Ok, so earlier this week my Service Engine Soon idiot light comes on and I figure it's about time to have the dealer look at my small list of problems. The passenger seat didn't recline (power motor didn't work), and the front tie rod end & sway bar link spontaneously loosened themselves. Simple fixes, right? I just got a call from the dealer, he said the SES light fixed itself, but could't recall what the code was. I talked to the service writer, not the technician. Anyway, he goes on to tell me that my car wasn't going to be ready until tomorrow. So I ask him why... Turns out that the tech decided to re-flash my computer. I recall some previous discussions about the problems with re-flashing the computers on these cars... And I don't recall them turning out well. The service writer told me that the tech reflashed the computer today and then the car wouldn't start. So apparently it's going to take a little more time to get the computer running again. 

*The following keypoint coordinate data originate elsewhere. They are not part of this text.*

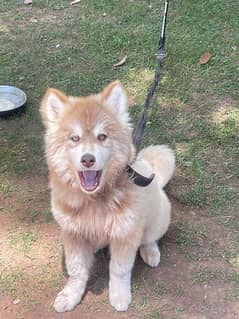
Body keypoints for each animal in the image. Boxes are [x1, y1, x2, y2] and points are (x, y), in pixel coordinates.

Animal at [40, 81, 175, 314]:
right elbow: (76, 270)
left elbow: (119, 270)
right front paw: (70, 296)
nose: (87, 159)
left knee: (149, 239)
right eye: (74, 138)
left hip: (157, 220)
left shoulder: (125, 235)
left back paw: (150, 253)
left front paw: (119, 296)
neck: (94, 200)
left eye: (102, 136)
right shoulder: (72, 234)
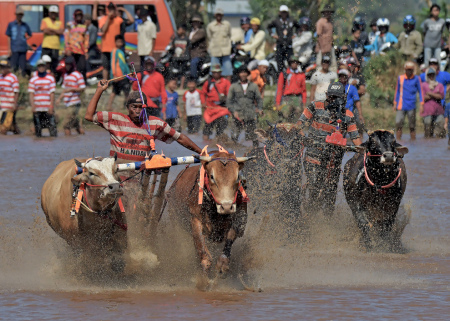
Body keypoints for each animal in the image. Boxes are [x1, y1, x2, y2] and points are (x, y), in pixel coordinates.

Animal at [168, 148, 253, 276]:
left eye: (237, 176)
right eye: (212, 177)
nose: (226, 207)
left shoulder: (238, 217)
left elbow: (230, 237)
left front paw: (223, 263)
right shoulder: (195, 218)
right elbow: (199, 241)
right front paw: (206, 263)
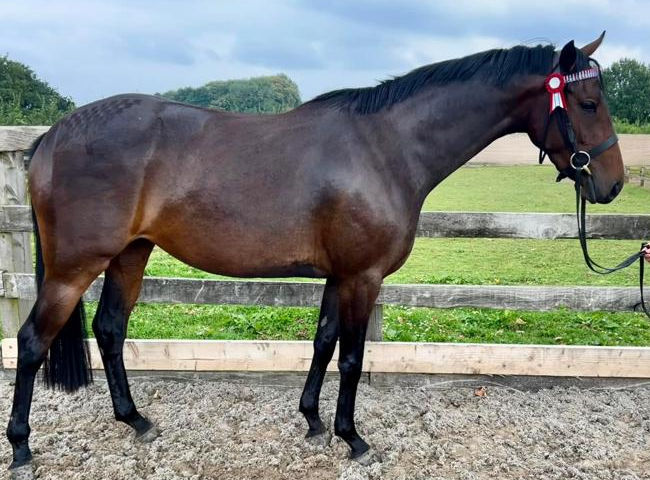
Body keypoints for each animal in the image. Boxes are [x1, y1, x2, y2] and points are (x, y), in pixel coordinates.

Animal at [7, 32, 623, 478]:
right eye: (588, 102)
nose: (613, 185)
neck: (386, 149)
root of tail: (52, 137)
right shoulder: (363, 276)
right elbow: (351, 357)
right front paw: (353, 438)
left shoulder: (338, 275)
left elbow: (324, 343)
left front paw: (312, 421)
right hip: (73, 268)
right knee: (33, 341)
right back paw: (21, 450)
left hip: (130, 255)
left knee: (110, 329)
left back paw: (136, 421)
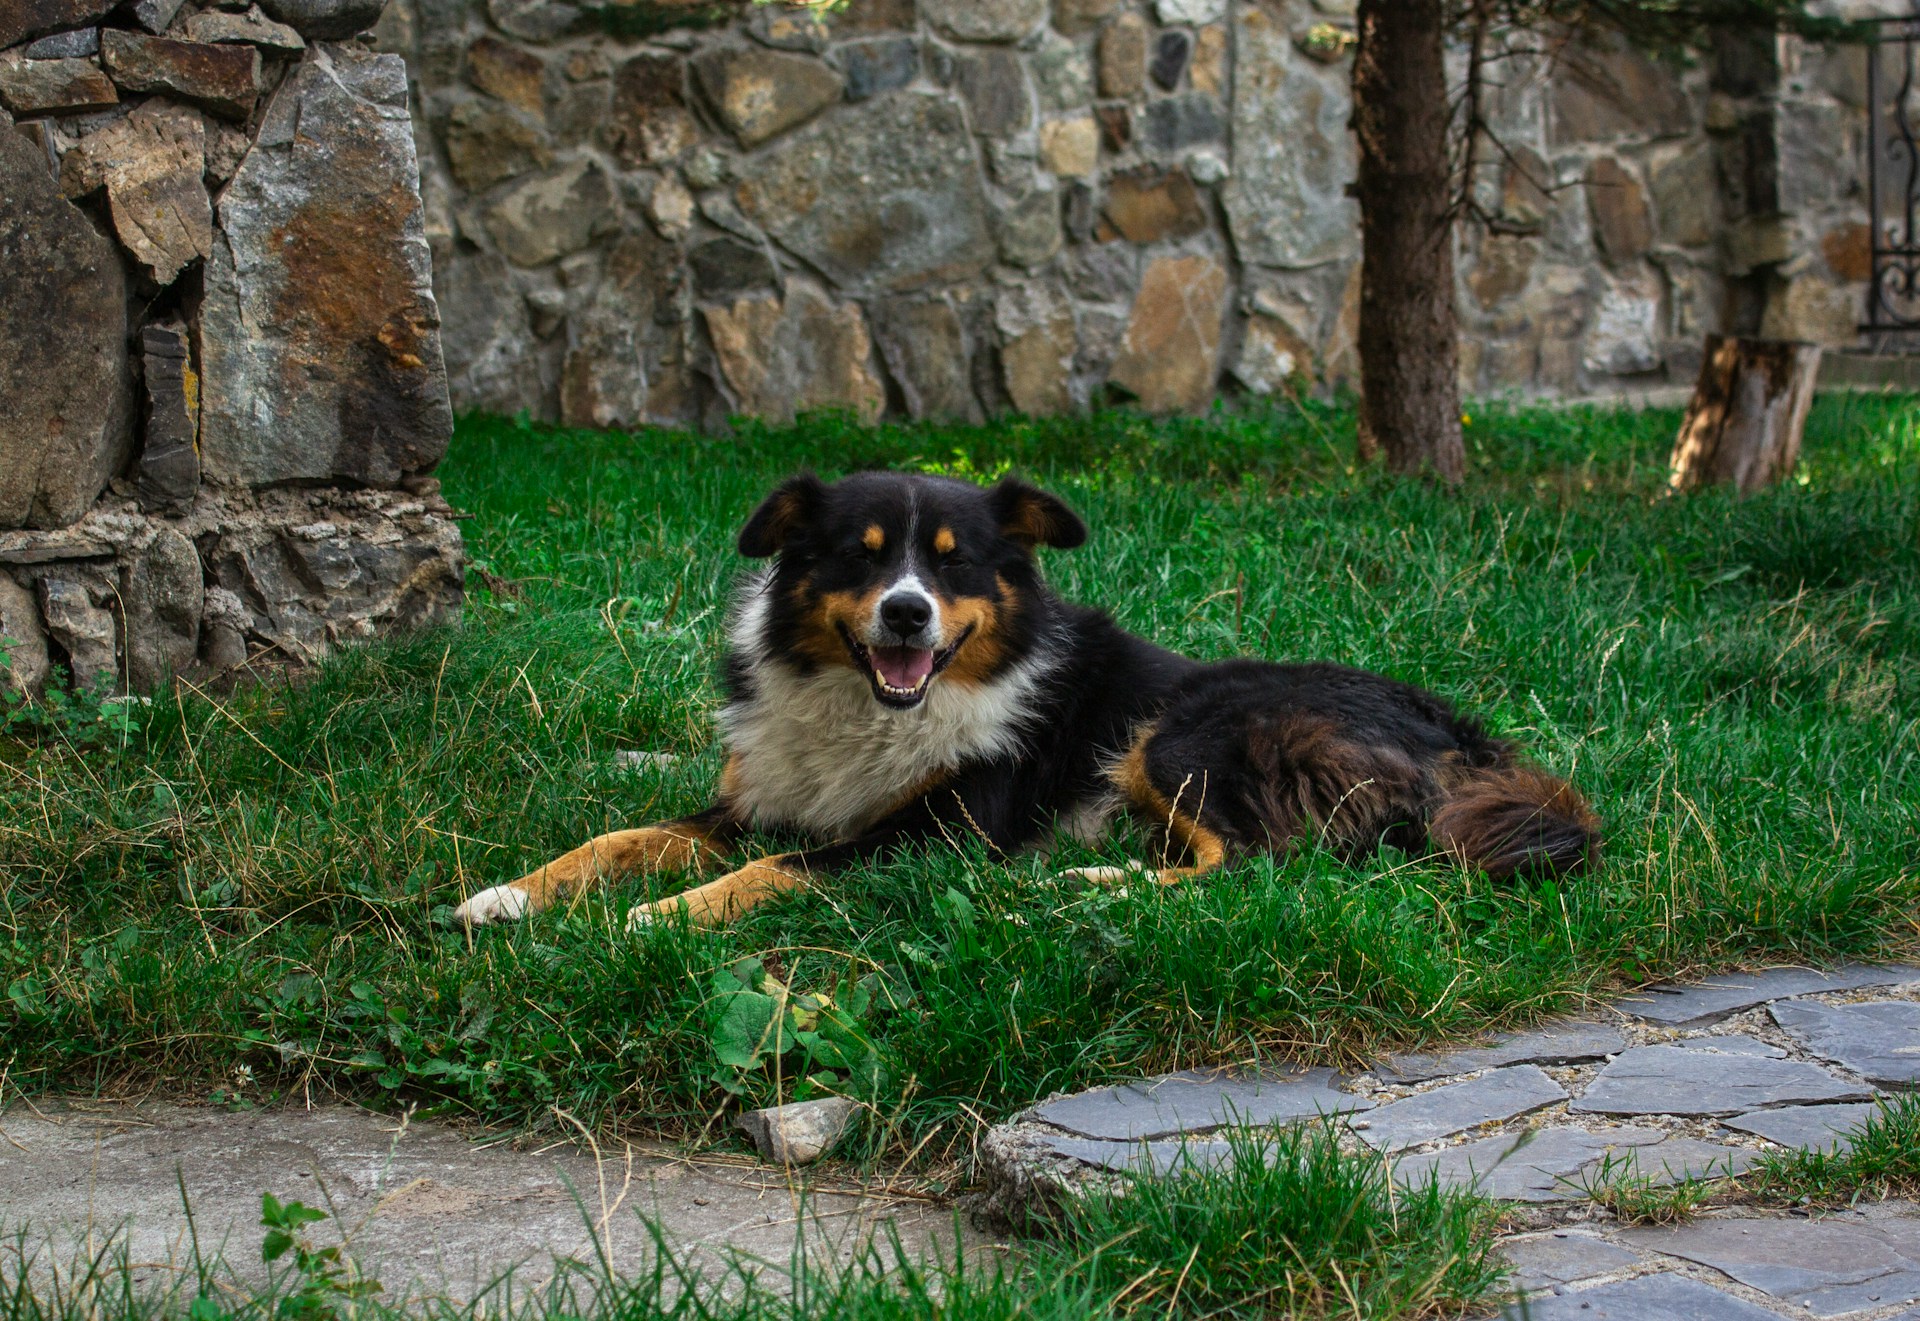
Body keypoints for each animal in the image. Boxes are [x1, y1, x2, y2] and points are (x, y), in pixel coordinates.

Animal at [456, 472, 1597, 929]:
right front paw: (506, 896)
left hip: (1184, 731)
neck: (876, 708)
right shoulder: (758, 797)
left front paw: (654, 919)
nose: (907, 613)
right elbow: (618, 836)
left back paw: (1081, 886)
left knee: (1257, 866)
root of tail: (1466, 738)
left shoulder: (940, 834)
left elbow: (776, 871)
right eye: (860, 555)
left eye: (954, 563)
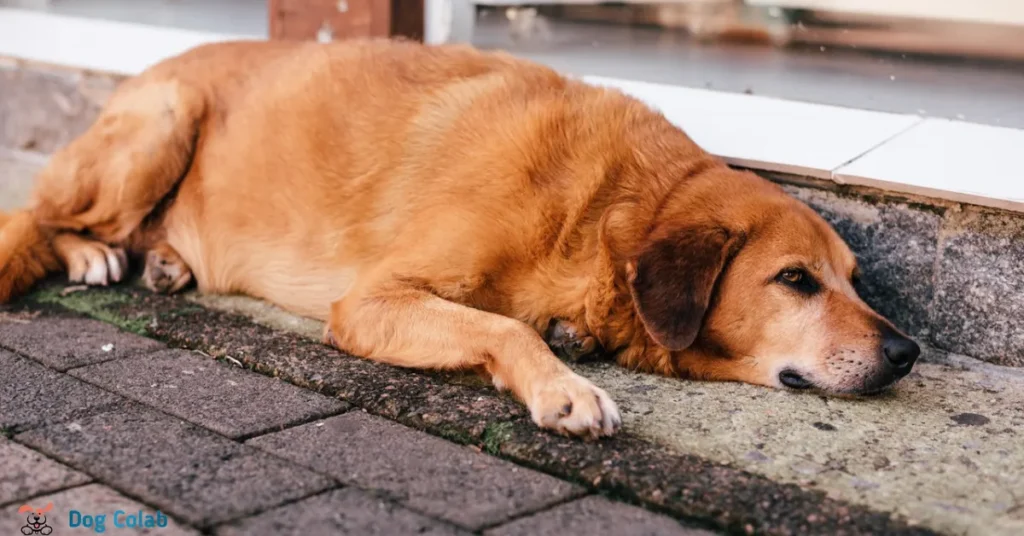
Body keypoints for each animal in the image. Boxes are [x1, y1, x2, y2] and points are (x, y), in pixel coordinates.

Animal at [0, 38, 921, 440]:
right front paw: (564, 389)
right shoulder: (372, 299)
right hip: (164, 119)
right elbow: (504, 326)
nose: (908, 352)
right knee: (40, 214)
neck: (602, 206)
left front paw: (571, 341)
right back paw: (97, 253)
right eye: (796, 280)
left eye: (855, 278)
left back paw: (160, 259)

Let's take bets. Who thinks I'll actually get my car back tomorrow? I don't....


----------



## raven1124 (Sep 23, 2005)

I don't think you will either. I just don't understand why they don't ask your permission before they reflash you computer. Sorry.


----------



## gtony (Apr 19, 2006)

i work over at an AUDI dealer and we do recall flashes all the time and never have problems like that... so it could be posible that some ppl dont now wat there doin. also it could be that gm has a fault in there flash. but good luck with you situation.


----------



## ModBoss2 (Nov 13, 2005)

It's probably something to do with reprogramming the ignition key? If that's the case, Snap-On's MODIS doesn't have a problem with the procedure, so their Tech2, or whatever the Dealership is using, _shouldn't_ run into any snags getting your car started.


----------



## Holden (Sep 10, 2005)

Pontiac Dealer Service = Trouble. Im still having Trouble from 8 months back! I wish Chrysler would flash my PT. Seriously Good Luck


----------



## vette68 (Oct 8, 2005)

Well, believe it or not, I actually got my GTO back today. The dealer was able to complete the computer re-flash and didn't screw anything up. I thought for sure that it was going to be at least a week before I'd see it again, but everything is back and working fine. I will have to take the car back in later next week because the dealer had to order my tie-rod end and parts to fix the seat, but I'm just impressed that the computer re-flash didn't take weeks, like it has for others here. 

So, I guess I lost my own bet. And believe me, this is one bet I'm glad I lost...


----------



## raven1124 (Sep 23, 2005)

[email protected] I lost too. I'm glad you got it back though.


----------



## gtony (Apr 19, 2006)

oh yea and you also cant really belive your service advisor.. most of the time they have no clue wat there tlkin about


----------